Discover Our Solar System (Colin Stuart)

Hello, friends! Our book today Discover Our Solar System, written by Colin Stuart and illustrated by Charlie Brandon-King, a rich compendium of science for young astronomers.

With an introduction that compares life on Earth to the scope of the celestial bodies in the universe around us, Stuart and Brandon-King then lead the reader on a journey across our solar system. Beginning at our Sun and traveling through each of the planets, ice belts, dwarf planets, moons, and more, each body is given a two-page spread filled with illustrations, detailed specifications, and fun facts to pour over. Also detailed is the science of how we study these wonders of space, including information on the Big Bang, space stations, craft, and the future of space exploration.

Educational and fun! Well-designed pages give STEM-minded readers hours of information to absorb, yet lays it out in a way that doesn’t overwhelm or confuse. The artwork ranges from highly technical to sweet and simple to awe-inspiring, adapting to the intended tone each subject or topic nicely. This isn’t a book for a single sitting at any age, but young kids like JJ will enjoy the illustrations, and older bookworms – especially those with a passion for space – will devour every page. A wonderful tome for young astronomers, or anyone who wants to learn more about the magic of the solar system that surrounds them. Baby Bookworm approved!
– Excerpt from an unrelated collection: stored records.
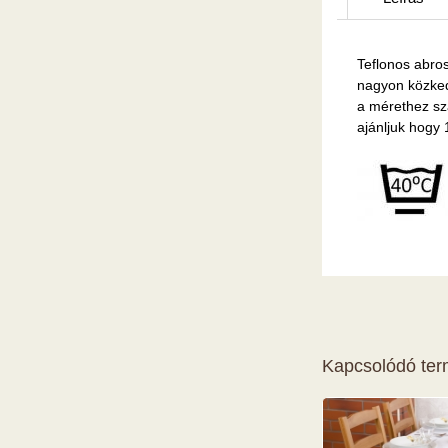
Teflonos abros
nagyon közked
a mérethez sz
ajánljuk hogy
Kapcsolódó te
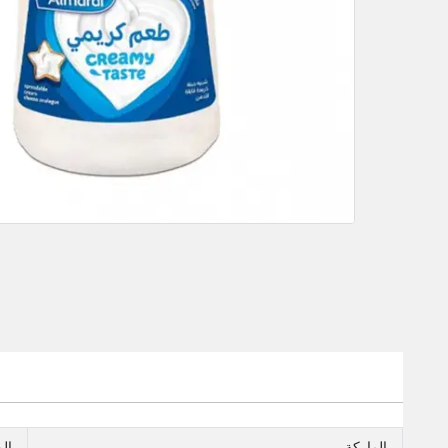
الماركة
ال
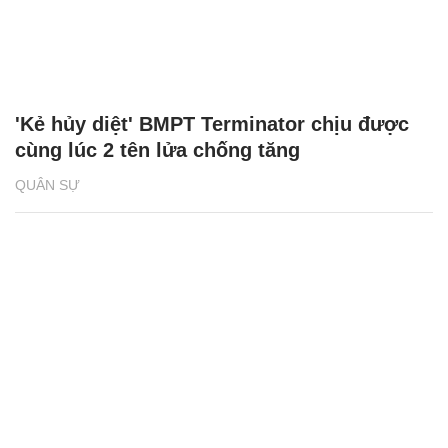
'Kẻ hủy diệt' BMPT Terminator chịu được
cùng lúc 2 tên lửa chống tăng
QUÂN SỰ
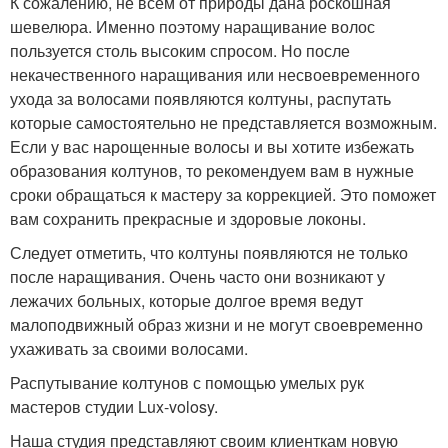
К сожалению, не всем от природы дана роскошная
шевелюра. Именно поэтому наращивание волос
пользуется столь высоким спросом. Но после
некачественного наращивания или несвоевременного
ухода за волосами появляются колтуны, распутать
которые самостоятельно не представляется возможным.
Если у вас нарощенные волосы и вы хотите избежать
образования колтунов, то рекомендуем вам в нужные
сроки обращаться к мастеру за коррекцией. Это поможет
вам сохранить прекрасные и здоровые локоны.
Следует отметить, что колтуны появляются не только
после наращивания. Очень часто они возникают у
лежачих больных, которые долгое время ведут
малоподвижный образ жизни и не могут своевременно
ухаживать за своими волосами.
Распутывание колтунов с помощью умелых рук
мастеров студии Lux-volosy.
Наша студия представляют своим клиенткам новую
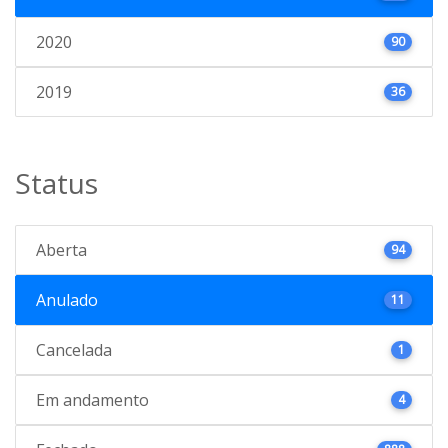
2020
90
2019
36
Status
Aberta
94
Anulado
11
Cancelada
1
Em andamento
4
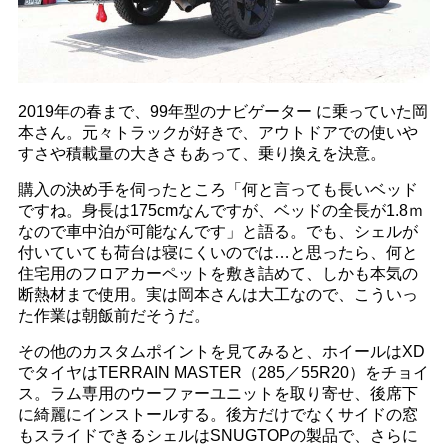
2019年の春まで、99年型のナビゲーター に乗っていた岡
本さん。元々トラックが好きで、アウトドアでの使いや
すさや積載量の大きさもあって、乗り換えを決意。
購入の決め手を伺ったところ「何と言っても長いベッド
ですね。身長は175cmなんですが、ベッドの全長が1.8ｍ
なので車中泊が可能なんです」と語る。でも、シェルが
付いていても荷台は寝にくいのでは…と思ったら、何と
住宅用のフロアカーペットを敷き詰めて、しかも本気の
断熱材まで使用。実は岡本さんは大工なので、こういっ
た作業は朝飯前だそうだ。
その他のカスタムポイントを見てみると、ホイールはXD
でタイヤはTERRAIN MASTER（285／55R20）をチョイ
ス。ラム専用のウーファーユニットを取り寄せ、後席下
に綺麗にインストールする。後方だけでなくサイドの窓
もスライドできるシェルはSNUGTOPの製品で、さらに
(Note: A copy of this book was provided to The Baby Bookworm by the publisher in exchange for an honest review.)

Sleepy Solar System (Dr. John Hutton)

Hello, friends! Today, we read Sleepy Solar System, written by Dr. John Hutton and illustrated by Doug Cenko, an astronomical bedtime story that takes us on a journey through the solar system.

It’s been a very busy day in the Milky Way, and Sun tells everyone that it’s time for bed. One by one, the planets tuck in for bed. Mercury has been spinning at a dizzying pace, and is ready for a rest. Mother Earth has on her blue-and-green jammies, with white clouds up in curlers. Uranus reads a story, and teeny Pluto asks for one more hug and kiss. Then all the planets settle in for a good night’s sleep.

This one left me with mixed feelings. For every bit that I liked, there was also something that was disappointing. Among the pluses, this is a very different take on the bedtime story, and filled with some great information about the plants in our solar system. The illustrations are exceedingly cute, and filled with great details. However, the rhyme scheme of the text was very inconsistent, which made it difficult to find a rhythm when reading aloud. And while the length was fine for a bedtime story, JJ wasn’t as excited about this one as she tends to be. I should also mention that other reviews have pointed out minor scientific errors, but that’s best left to reader discretion; most of the inaccuracies are fairly trifling, considering the entire premise of the book is scientifically impossible (how can an entire planet have “night” at once?) and meant in good fun, rather than purely educational. Overall, this was a neat introduction to the planets for little astronomers, but ultimately lackluster. Still, the original concept and adorable art alone is enough for us to call this one Baby Bookworm approved!